* [ASSIGNMENT]: Reproduce the records below in full and without edits, omitting images.

Design files in plain text:
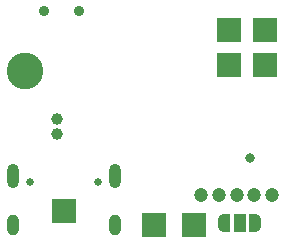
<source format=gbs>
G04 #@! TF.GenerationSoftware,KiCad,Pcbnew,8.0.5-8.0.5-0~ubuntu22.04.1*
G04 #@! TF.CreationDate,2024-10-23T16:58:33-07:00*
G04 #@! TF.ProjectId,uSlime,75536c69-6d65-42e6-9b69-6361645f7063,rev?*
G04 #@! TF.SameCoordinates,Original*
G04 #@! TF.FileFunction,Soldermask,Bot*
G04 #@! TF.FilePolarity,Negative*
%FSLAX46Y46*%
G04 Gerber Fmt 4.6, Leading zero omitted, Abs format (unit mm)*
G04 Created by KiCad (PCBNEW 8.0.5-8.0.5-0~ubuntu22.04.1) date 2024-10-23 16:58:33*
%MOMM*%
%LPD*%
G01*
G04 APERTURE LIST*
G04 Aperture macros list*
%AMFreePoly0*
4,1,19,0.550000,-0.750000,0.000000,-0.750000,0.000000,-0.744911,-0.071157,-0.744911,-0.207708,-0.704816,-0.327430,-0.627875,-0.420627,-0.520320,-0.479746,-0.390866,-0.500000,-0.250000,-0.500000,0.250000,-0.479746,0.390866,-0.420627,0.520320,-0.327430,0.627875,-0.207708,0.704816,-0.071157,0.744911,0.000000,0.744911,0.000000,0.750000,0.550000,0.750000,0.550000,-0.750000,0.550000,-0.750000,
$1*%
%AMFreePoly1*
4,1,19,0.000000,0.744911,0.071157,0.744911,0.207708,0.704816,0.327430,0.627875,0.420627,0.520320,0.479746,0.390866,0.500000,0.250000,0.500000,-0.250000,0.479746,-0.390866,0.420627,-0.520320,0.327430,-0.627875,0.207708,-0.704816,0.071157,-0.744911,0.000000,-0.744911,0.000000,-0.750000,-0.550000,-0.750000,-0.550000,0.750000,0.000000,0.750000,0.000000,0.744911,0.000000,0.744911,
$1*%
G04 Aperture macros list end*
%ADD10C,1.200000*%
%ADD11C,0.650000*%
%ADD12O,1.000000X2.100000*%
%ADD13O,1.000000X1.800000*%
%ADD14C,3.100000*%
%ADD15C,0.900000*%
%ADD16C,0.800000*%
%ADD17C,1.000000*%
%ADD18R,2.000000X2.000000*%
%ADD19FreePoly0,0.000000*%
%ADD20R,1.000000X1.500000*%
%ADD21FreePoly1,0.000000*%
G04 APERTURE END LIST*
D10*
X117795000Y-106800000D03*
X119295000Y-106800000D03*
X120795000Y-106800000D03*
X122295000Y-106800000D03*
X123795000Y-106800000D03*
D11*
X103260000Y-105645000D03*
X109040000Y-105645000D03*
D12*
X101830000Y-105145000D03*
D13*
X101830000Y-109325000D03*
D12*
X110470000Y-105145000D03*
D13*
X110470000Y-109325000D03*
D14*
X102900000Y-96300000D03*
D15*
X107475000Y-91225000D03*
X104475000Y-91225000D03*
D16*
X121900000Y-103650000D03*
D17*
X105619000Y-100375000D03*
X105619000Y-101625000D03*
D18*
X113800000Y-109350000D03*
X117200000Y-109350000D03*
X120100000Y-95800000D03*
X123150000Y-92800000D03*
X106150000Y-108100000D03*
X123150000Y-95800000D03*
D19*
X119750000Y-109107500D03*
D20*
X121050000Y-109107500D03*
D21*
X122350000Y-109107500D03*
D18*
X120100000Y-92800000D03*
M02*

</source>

* [REPLY TO THE EXERCISE]:
<source format=gbs>
G04 #@! TF.GenerationSoftware,KiCad,Pcbnew,8.0.5-8.0.5-0~ubuntu22.04.1*
G04 #@! TF.CreationDate,2024-10-23T16:58:33-07:00*
G04 #@! TF.ProjectId,uSlime,75536c69-6d65-42e6-9b69-6361645f7063,rev?*
G04 #@! TF.SameCoordinates,Original*
G04 #@! TF.FileFunction,Soldermask,Bot*
G04 #@! TF.FilePolarity,Negative*
%FSLAX46Y46*%
G04 Gerber Fmt 4.6, Leading zero omitted, Abs format (unit mm)*
G04 Created by KiCad (PCBNEW 8.0.5-8.0.5-0~ubuntu22.04.1) date 2024-10-23 16:58:33*
%MOMM*%
%LPD*%
G01*
G04 APERTURE LIST*
G04 Aperture macros list*
%AMFreePoly0*
4,1,19,0.550000,-0.750000,0.000000,-0.750000,0.000000,-0.744911,-0.071157,-0.744911,-0.207708,-0.704816,-0.327430,-0.627875,-0.420627,-0.520320,-0.479746,-0.390866,-0.500000,-0.250000,-0.500000,0.250000,-0.479746,0.390866,-0.420627,0.520320,-0.327430,0.627875,-0.207708,0.704816,-0.071157,0.744911,0.000000,0.744911,0.000000,0.750000,0.550000,0.750000,0.550000,-0.750000,0.550000,-0.750000,
$1*%
%AMFreePoly1*
4,1,19,0.000000,0.744911,0.071157,0.744911,0.207708,0.704816,0.327430,0.627875,0.420627,0.520320,0.479746,0.390866,0.500000,0.250000,0.500000,-0.250000,0.479746,-0.390866,0.420627,-0.520320,0.327430,-0.627875,0.207708,-0.704816,0.071157,-0.744911,0.000000,-0.744911,0.000000,-0.750000,-0.550000,-0.750000,-0.550000,0.750000,0.000000,0.750000,0.000000,0.744911,0.000000,0.744911,
$1*%
G04 Aperture macros list end*
%ADD10C,1.200000*%
%ADD11C,0.650000*%
%ADD12O,1.000000X2.100000*%
%ADD13O,1.000000X1.800000*%
%ADD14C,3.100000*%
%ADD15C,0.900000*%
%ADD16C,0.800000*%
%ADD17C,1.000000*%
%ADD18R,2.000000X2.000000*%
%ADD19FreePoly0,0.000000*%
%ADD20R,1.000000X1.500000*%
%ADD21FreePoly1,0.000000*%
G04 APERTURE END LIST*
D10*
X117795000Y-106800000D03*
X119295000Y-106800000D03*
X120795000Y-106800000D03*
X122295000Y-106800000D03*
X123795000Y-106800000D03*
D11*
X103260000Y-105645000D03*
X109040000Y-105645000D03*
D12*
X101830000Y-105145000D03*
D13*
X101830000Y-109325000D03*
D12*
X110470000Y-105145000D03*
D13*
X110470000Y-109325000D03*
D14*
X102900000Y-96300000D03*
D15*
X107475000Y-91225000D03*
X104475000Y-91225000D03*
D16*
X121900000Y-103650000D03*
D17*
X105619000Y-100375000D03*
X105619000Y-101625000D03*
D18*
X113800000Y-109350000D03*
X117200000Y-109350000D03*
X120100000Y-95800000D03*
X123150000Y-92800000D03*
X106150000Y-108100000D03*
X123150000Y-95800000D03*
D19*
X119750000Y-109107500D03*
D20*
X121050000Y-109107500D03*
D21*
X122350000Y-109107500D03*
D18*
X120100000Y-92800000D03*
M02*

</source>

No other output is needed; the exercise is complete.